Auf Landesebene lassen sich kaum wirtschaftspolitische Weichen stellen

Man kann auch nach Baden-Württemberg blicken, wo eine grün-rote Landesregierung selbst manchem in der Wolle CDU-gefärbten Unternehmer immerhin ein Achtungsräuspern entlockt, weil insbesondere die grün geführten Ministerien und die Staatskanzlei des Landesvaters Winfried Kretschmann zwar einigermaßen grün, vor allem aber professionell und mit dem Blick auf die Belastungsgrenzen der Wirtschaft geführt werden.

In Baden-Württemberg wird Realpolitik gemacht, freilich mit einem grünen Anstrich, also mit Augenmerk zum Beispiel auf die ökonomischen Chancen der ökologischen Wende. In Thüringen, könnte man fortfahren, wird in Zukunft ebenfalls Realpolitik gemacht, mit linkem Anstrich, also besonderem Augenmerk auf der Sozialpolitik. Aber selbst da wird vermutlich nicht weniger Geld zum Fenster rausgeworfen, als mancher erwartet. Oder anders ausgedrückt: In Thüringen wird mutmaßlich nicht unsolider gewirtschaftet als in Nordrhein-Westfalen unter SPD- und übrigens auch CDU-Ministerpräsidenten.

Denn, das weiß sogar Sahra Wagenknecht, und sie sagt es eher gequält, auf Landesebene kann man wirtschaftspolitisch so schrecklich viele Weichen gar nicht stellen. Die Umverteilungsfolterkammer der Linken steht, wenn überhaupt, in Berlin, nicht in der Provinz.

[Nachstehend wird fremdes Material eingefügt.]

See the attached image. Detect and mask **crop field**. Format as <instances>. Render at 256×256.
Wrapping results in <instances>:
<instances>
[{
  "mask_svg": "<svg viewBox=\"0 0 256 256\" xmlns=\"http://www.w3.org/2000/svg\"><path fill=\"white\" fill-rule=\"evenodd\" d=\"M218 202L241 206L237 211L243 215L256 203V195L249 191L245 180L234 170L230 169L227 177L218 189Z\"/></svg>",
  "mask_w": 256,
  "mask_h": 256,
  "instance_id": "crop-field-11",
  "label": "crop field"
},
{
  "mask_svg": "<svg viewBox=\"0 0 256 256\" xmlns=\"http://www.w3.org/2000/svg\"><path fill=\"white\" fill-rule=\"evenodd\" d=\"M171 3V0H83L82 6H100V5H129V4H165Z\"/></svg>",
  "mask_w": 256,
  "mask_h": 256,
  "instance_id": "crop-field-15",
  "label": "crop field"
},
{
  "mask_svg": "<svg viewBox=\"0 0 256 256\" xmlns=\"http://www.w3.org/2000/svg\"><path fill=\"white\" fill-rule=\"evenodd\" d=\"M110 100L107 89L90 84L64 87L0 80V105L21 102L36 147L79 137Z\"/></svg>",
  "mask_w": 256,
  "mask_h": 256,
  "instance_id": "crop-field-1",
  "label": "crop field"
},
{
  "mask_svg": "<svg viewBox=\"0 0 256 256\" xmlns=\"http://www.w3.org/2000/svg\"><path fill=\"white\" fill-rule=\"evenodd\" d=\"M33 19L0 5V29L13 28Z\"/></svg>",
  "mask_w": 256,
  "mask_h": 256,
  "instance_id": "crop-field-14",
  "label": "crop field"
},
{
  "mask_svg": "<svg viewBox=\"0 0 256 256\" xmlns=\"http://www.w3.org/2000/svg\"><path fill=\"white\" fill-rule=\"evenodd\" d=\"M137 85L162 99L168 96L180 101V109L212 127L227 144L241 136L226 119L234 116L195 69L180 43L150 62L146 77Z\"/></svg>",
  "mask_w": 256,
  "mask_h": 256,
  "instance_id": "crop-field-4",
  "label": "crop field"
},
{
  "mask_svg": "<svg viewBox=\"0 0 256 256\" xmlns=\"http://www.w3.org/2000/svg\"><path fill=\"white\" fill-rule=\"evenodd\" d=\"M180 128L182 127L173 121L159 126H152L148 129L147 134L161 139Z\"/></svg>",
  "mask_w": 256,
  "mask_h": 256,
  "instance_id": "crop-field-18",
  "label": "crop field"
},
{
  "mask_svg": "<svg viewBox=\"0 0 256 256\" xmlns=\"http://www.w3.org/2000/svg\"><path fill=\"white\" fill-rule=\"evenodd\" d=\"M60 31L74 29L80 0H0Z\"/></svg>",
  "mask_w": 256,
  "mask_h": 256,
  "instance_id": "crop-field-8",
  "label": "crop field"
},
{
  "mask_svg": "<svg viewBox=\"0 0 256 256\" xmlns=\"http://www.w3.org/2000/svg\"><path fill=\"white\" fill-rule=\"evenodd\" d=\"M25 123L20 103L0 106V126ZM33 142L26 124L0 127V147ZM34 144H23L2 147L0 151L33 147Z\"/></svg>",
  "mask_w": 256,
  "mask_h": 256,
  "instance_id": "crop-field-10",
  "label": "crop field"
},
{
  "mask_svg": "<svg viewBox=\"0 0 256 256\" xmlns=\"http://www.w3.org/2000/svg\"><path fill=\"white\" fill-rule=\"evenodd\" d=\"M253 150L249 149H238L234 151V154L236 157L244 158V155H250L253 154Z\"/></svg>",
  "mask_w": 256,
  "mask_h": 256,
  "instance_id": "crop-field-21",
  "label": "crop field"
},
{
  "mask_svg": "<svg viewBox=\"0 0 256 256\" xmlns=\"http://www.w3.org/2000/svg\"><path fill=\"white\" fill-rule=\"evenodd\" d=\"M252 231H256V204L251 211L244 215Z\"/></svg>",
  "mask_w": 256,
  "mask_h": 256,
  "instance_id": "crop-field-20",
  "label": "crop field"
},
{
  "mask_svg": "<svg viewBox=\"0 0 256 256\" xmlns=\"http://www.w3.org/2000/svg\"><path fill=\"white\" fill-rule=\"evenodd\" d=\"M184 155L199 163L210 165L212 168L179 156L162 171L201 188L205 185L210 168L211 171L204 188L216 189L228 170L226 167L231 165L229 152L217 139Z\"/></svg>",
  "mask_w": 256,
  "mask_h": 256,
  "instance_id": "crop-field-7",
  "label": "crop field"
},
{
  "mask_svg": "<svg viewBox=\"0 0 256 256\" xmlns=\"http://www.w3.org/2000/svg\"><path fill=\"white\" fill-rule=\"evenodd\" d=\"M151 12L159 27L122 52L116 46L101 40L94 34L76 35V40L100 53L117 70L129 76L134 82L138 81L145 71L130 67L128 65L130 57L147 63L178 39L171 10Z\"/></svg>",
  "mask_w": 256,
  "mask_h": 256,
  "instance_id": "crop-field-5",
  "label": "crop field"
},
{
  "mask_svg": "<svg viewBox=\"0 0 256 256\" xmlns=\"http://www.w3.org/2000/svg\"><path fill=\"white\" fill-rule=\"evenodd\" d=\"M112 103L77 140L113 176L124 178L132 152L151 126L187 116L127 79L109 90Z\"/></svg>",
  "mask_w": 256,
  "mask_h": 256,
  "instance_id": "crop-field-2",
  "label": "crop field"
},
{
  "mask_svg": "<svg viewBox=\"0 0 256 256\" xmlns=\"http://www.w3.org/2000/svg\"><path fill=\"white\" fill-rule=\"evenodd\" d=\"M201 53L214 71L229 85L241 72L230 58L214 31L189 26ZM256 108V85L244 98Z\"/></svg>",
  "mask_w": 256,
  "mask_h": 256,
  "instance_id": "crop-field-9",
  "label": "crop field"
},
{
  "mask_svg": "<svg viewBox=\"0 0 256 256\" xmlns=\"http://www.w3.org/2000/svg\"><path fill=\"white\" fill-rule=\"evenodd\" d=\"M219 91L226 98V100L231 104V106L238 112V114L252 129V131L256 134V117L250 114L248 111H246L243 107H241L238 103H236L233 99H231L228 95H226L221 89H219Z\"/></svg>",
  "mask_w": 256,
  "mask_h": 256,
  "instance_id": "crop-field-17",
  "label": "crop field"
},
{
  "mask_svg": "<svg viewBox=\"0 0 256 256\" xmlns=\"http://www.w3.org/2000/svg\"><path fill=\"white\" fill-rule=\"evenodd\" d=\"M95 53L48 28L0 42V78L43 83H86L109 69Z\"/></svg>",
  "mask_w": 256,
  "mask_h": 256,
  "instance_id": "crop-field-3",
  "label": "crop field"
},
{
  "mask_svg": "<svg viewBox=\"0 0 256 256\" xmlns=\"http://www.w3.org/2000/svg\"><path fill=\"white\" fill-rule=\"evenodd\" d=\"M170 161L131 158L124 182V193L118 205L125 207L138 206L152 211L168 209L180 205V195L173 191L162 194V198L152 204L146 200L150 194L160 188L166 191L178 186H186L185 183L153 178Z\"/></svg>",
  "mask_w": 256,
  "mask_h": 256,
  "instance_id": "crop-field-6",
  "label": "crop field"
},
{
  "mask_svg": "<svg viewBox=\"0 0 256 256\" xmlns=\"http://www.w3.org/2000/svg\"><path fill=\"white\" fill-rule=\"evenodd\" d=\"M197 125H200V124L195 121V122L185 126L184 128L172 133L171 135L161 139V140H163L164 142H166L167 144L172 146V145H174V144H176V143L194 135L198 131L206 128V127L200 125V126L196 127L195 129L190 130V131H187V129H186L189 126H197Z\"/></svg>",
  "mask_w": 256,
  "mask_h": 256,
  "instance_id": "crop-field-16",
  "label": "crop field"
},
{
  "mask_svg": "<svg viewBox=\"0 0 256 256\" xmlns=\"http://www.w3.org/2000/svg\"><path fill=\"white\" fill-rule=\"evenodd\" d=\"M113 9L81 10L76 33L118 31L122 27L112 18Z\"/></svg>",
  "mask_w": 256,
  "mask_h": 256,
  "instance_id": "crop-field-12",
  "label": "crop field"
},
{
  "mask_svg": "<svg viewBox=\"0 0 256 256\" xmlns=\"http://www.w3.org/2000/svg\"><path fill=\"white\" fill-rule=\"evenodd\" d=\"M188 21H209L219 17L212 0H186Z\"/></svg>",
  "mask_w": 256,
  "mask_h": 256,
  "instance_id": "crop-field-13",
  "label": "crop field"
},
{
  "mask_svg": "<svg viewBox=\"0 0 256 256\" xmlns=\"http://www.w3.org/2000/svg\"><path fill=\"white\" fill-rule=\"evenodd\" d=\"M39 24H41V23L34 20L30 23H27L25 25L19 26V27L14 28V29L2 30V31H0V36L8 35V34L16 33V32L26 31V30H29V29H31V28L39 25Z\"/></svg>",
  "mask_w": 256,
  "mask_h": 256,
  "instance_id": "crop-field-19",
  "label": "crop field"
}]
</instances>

Wenn die Linke freilich, und da kommt wieder der Stratege Gregor Gysi ins Spiel, auf Landesebene reüssiert, dann wird sie womöglich eines Tages auch auf Bundesebene ministrabel. Dann wird sich zeigen, wie viel Erhard in der Partei steckt - oder ob es nicht doch der olle Marx ist, der das Sein bestimmt. Und was das dann, eines Tages, für die immer noch viertgrößte Wirtschaftsnation der Welt heißt.